It has been a contradictory year, pulling us between the heights of optimism and the depths of despair.
At home, 2004 started as a year of celebration. Ten years of freedom was a beacon that cast a glittering light on the achievement of a normal society.
The world beyond proved a darker place. United States President George W Bush, re-elected in November, hastily declared this “liberty’s century”, casting himself in the role of the great liberator.
For the people of Iraq, Afghanistan and Palestine, it is very far from a time of new hope, prosperity and freedom. Iraqis go to the polls at the end of January, but there is little sign that a government installed by foreign invaders has won grassroots support.
Afghanistan offers an even clearer case of the folly of “democracy” imposed from without — Hamid Karzai is Prime Minister of little more than the capital, Kabul. The poppy fields are blooming again; the women are back in burqa; poverty is widespread. Is this liberty?
In Israel/Palestine, Israeli Prime Minister Ariel Sharon continues to play a cynical game, with freedom from occupation and just statehood still over the horizon for the Palestinian people. Perhaps this year’s enduring image from the Middle East is that of a Palestinian man forced, at gunpoint, to play his violin before checkpoint guards.

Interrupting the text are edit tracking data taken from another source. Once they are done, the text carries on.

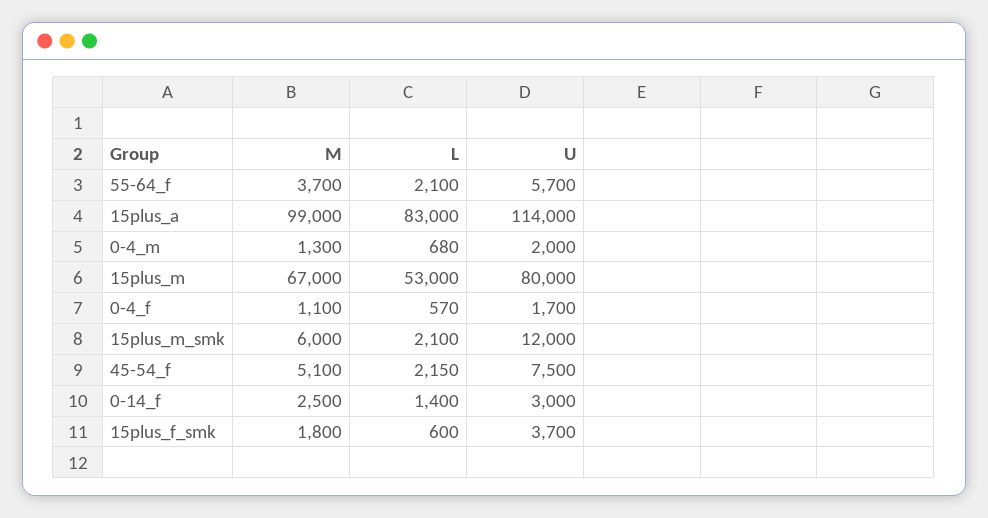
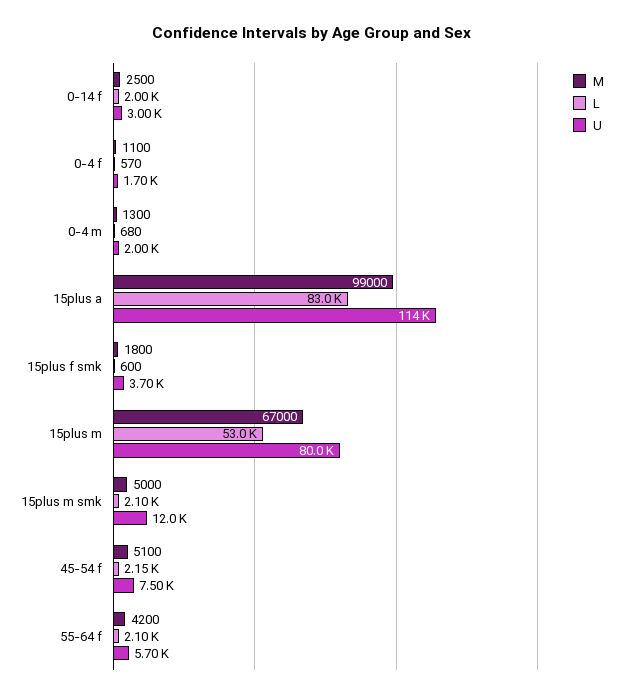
  {
    "M": {
-     "55-64_f": 3700,
+     "55-64_f": 4200,
      "15plus_a": 99000,
      "0-4_m": 1300,
      "15plus_m": 67000,
      "0-4_f": 1100,
-     "15plus_m_smk": 6000,
+     "15plus_m_smk": 5000,
      "45-54_f": 5100,
      "0-14_f": 2500,
      "15plus_f_smk": 1800
    },
    "L": {
      "55-64_f": 2100,
      "15plus_a": 83000,
      "0-4_m": 680,
      "15plus_m": 53000,
      "0-4_f": 570,
      "15plus_m_smk": 2100,
      "45-54_f": 2150,
-     "0-14_f": 1400,
+     "0-14_f": 2000,
      "15plus_f_smk": 600
    },
    "U": {
      "55-64_f": 5700,
      "15plus_a": 114000,
      "0-4_m": 2000,
      "15plus_m": 80000,
      "0-4_f": 1700,
      "15plus_m_smk": 12000,
      "45-54_f": 7500,
      "0-14_f": 3000,
      "15plus_f_smk": 3700
    }
  }

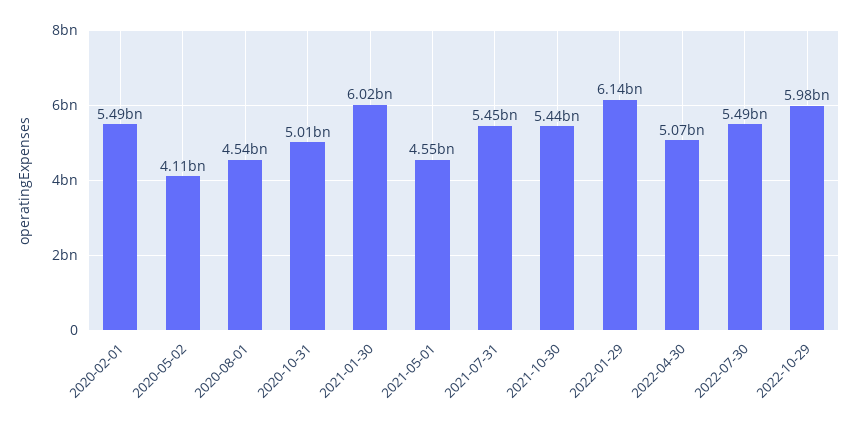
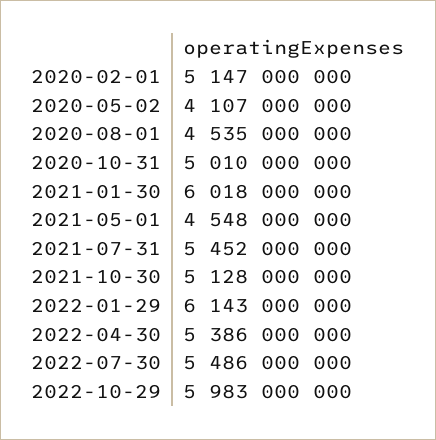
  {
-   "2020-02-01": 5490000000,
+   "2020-02-01": 5147000000,
    "2020-05-02": 4107000000,
    "2020-08-01": 4535000000,
    "2020-10-31": 5010000000,
    "2021-01-30": 6018000000,
    "2021-05-01": 4548000000,
    "2021-07-31": 5452000000,
-   "2021-10-30": 5440000000,
+   "2021-10-30": 5128000000,
    "2022-01-29": 6143000000,
-   "2022-04-30": 5070000000,
+   "2022-04-30": 5386000000,
    "2022-07-30": 5486000000,
    "2022-10-29": 5983000000
  }

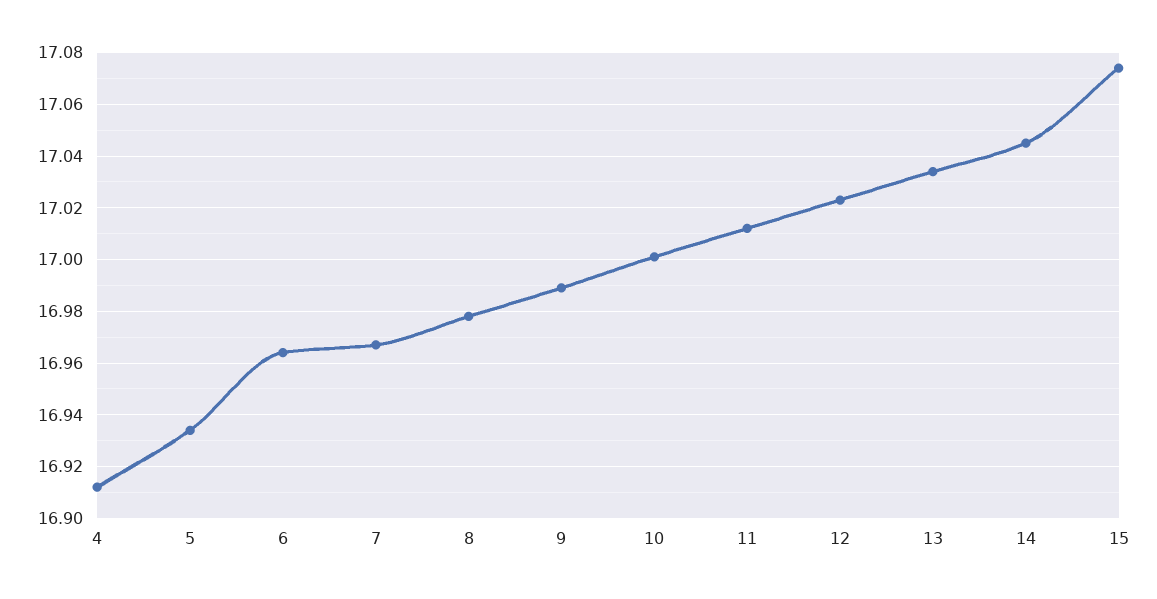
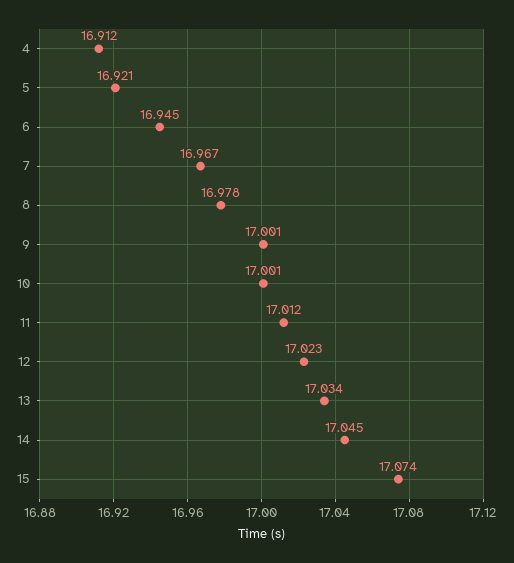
  {
    "4": 16.912,
-   "5": 16.935,
+   "5": 16.921,
-   "6": 16.965,
+   "6": 16.945,
    "7": 16.967,
    "8": 16.978,
-   "9": 16.99,
+   "9": 17.001,
    "10": 17.001,
    "11": 17.012,
    "12": 17.023,
    "13": 17.034,
    "14": 17.045,
    "15": 17.074
  }

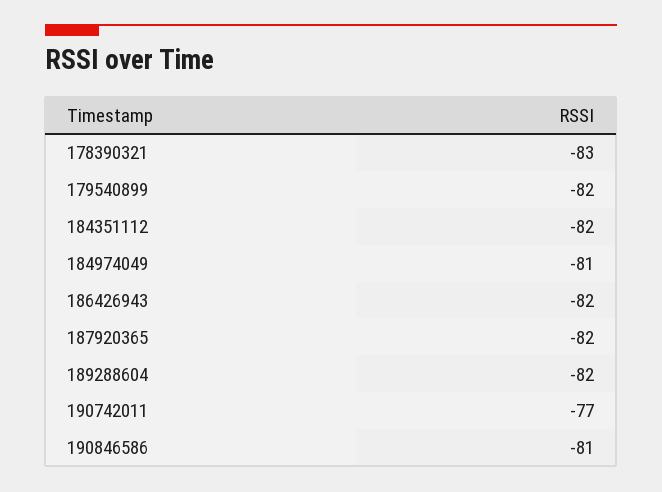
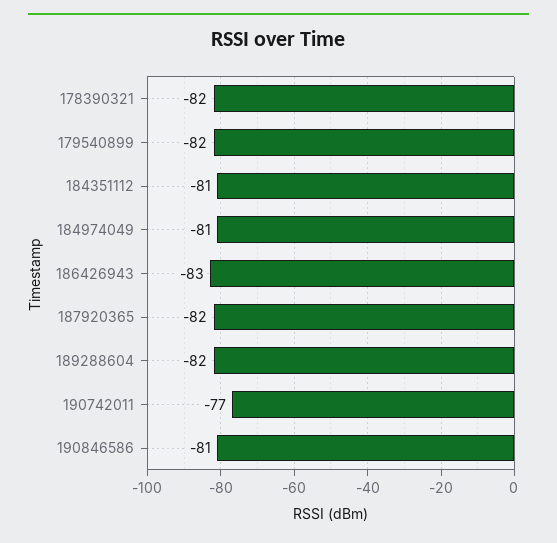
  {
-   "178390321": -83,
+   "178390321": -82,
    "179540899": -82,
-   "184351112": -82,
+   "184351112": -81,
    "184974049": -81,
-   "186426943": -82,
+   "186426943": -83,
    "187920365": -82,
    "189288604": -82,
    "190742011": -77,
    "190846586": -81
  }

But we should not allow global gloom to eclipse the positive signs at home. An economic boom is nascent, with the first chinks of light beginning to show on the jobs front. Employment space is being opened up in manufacturing and services, suggesting that fewer matriculants face the bleak prospect of joblessness. Job growth is nowhere near big enough to make a sizeable dent in the unemployment rate of 40%.
But it does inspire hope that the tide could turn and that South Africa is not heading down the same path as India, where joblessness is institutionalised for all but the new middle classes.
In strengthening our democracy, many challenges still lie ahead. It is clear that the African National Congress, which won about 70% of the vote at the last election, still perceives itself to be a party under siege.
Often, dissenting positions on policy are stigmatised as coming from “forces intent on destabilising the government”. Party documents and leaders’ speeches are still replete with talk of plots, forces, agents. Let us be frank — such talk is paranoid poppycock.
So is the presidential propensity to take on cassocked priests, T-shirted trade-unionists and suited executives who hold other views. Democracies are about the clash of opposing perspectives, which must prove themselves in the marketplace of ideas.
We hope the new year brings the ANC the ability to wear power more comfortably; to exercise it with authority and innovation, not with fear and opprobrium.
The keynote is struck in the 2004 year-end edition of the Mail & Guardian by Fikile-Ntsikelelo Moya. Sowetans, he writes, “inherited the responsibility of being the coolest thing since Miles Davis”. That is our mission for next year: to be cool and happening. We also hope our — and the world’s — politicians exercise power with style, judgement and cool heads in 2005.